West Ham United z pewnością tęsknił za swoimi fanami w sezonie 2020/21, ponieważ grali prawie przez całą kampanię na opustoszałym londyńskim stadionie. Dochód West Hamu z meczów spadł o 98% do zaledwie pół miliona funtów.

Poza tym oczekiwanym dramatem, nadal udało im się odnotować wzrost przychodów o 38% do 192,7 miliona funtów, a także zmniejszyć swoje straty do 26,9 miliona funtów.

Na boisku sezon 2020/21 był satysfakcjonujący dla West Hamu – zakończenie kampanii na szóstym miejscu i kwalifikacje do Ligi Europejskiej UEFA były sukcesem

Przychody West Hamu są bliskie przekroczenia progu 200 milionów funtów, co samo w sobie byłoby punktem zwrotnym, ale jednocześnie podkreśla, jak daleko im jeszcze do elitarnych kwot w Premier League. W normalnych czasach Młoty mogły rozsądnie przewidywać, że dochód z dnia meczowego to 30 milionów funtów, a działalność handlowa dawała zysk powyżej 35 milionów funtów – przychody spadły, co było przewidywane przez pandemię.

Ratunkiem dla wyników finansowych West Hamu było nadawanie transmisji, które wzrosło o 97%  i osiągnęło rekordowy poziom (zarobki wzrosły do 163,1 miliona). Powrót europejskiego futbolu powinien znacząco zwiększyć zyski klubu zwłaszcza z telewizji i mediów, jeśli Młoty pozostaną w pierwszej szóstce Premier League.

Wydaje się jednak, że obecny klimat ograniczył aktywność West Hamu na rynku transferowym

Po dwóch sezonach wydawania ponad 100 milionów funtów, ich wydatki spadły o 50% (54 milionów funtów), ale jednocześnie otrzymali 57 milionów funtów ze sprzedaży.

Ich największym ruchem transferowym, było pozyskanie Saïda Benrahmy z Brentford, który kosztował 25 milionów funtów (plus dodatki). Inne duże przejęcia obejmowały imponujący czeski duet Tomáša Součka i Vladimíra Coufala, którzy przybyli do Londynu ze Slavii Praga, kosztujący łącznie 20 milionów funtów.

Pomimo rocznej straty, fundusz płac West Hamu wzrósł o 1,6% do 129,4 miliona funtów

Wynagrodzenia klubu potroiły się w ciągu dekady, ale obecnie stanowią 67% dochodów w porównaniu do 91% w latach 2019/20. Według czołowego naukowca, specjalizującego się w rachunkowości związkowej piłki nożnej –  Kierana Maguire’a, średnia płaca w West Hamie wynosi obecnie 60 149 funtów tygodniowo. 

Maguire szacuje, że koszt składu brutto wynosi 259 milionów funtów, podczas gdy Transfermarkt wycenia obecnie zasoby gry Młotów na 316 milionów funtów – sam angielski pomocnik Declan Rice wyceniany jest na 67,6 milionów funtów.

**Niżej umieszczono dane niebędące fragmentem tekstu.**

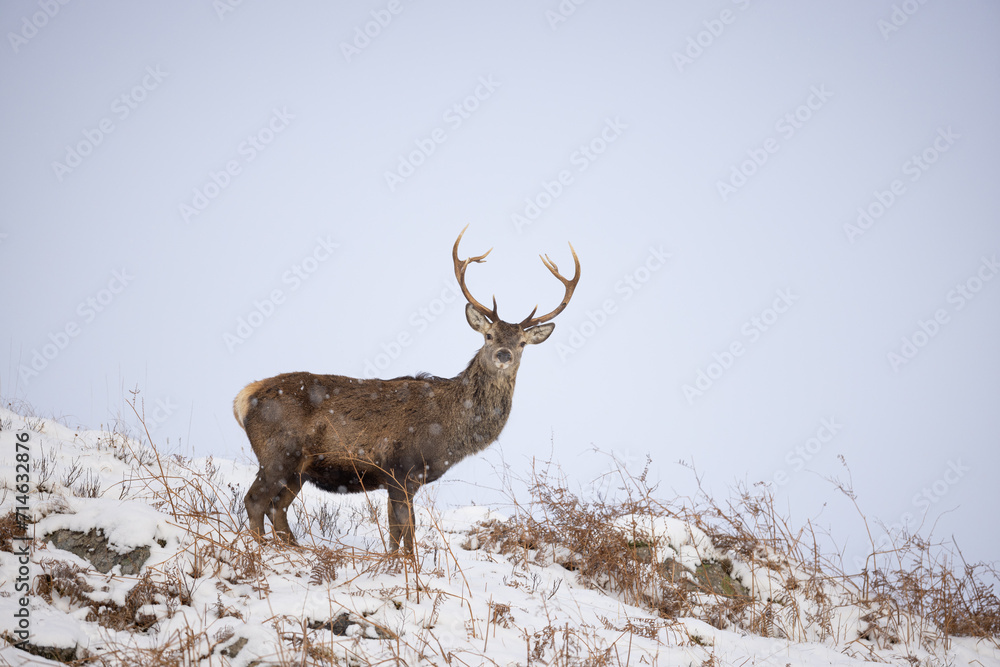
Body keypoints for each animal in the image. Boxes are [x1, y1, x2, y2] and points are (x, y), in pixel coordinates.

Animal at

Według CIES Football Observatory, West Ham ma jedną z najstarszych drużyn w Premier League ze średnią wieku ponad 28 lat. Handel zawodnikami pozostaje ważny dla modelu biznesowego Młotów, a w latach 2020/21 osiągnęli zysk na sprzedaży w wysokości 17,6 mln funtów mniej niż w poprzednim sezonie.

West Ham wykonał szereg strategicznych ruchów, aby przeciwdziałać skutkom gospodarczym Covid-19

Oprócz zgody graczy i urzędników na odroczenie wypłat, klub rozpoczął emisję praw poboru o wartości 30 milionów funtów w lipcu 2020 r., a także zaciągnął pożyczkę terminową na 120 milionów funtów od MSD Holdings – finansowego ramienia rodziny Dell. West Ham posiada również kredyt w rachunku bieżącym z Barclays. Zadłużenie netto klubu zmniejszyło się ze 105 mln funtów w latach 2019/20 do 89,5 mln funtów.

Z fanami na stadionie – miejmy nadzieję, że sytuacja ta utrzyma się w nadchodzących tygodniach i miesiącach – oraz przedłużonej grze w Lidze Europy, sytuacja finansowa West Hamu powinna się poprawić w obecnym sezonie.  Londyńczycy zarobili już ponad 20 milionów funtów z fazy grupowej Ligi Europy, a jeśli nadal będą mocno koncentrować się na rozgrywkach, liczba ta będzie nadal rosła.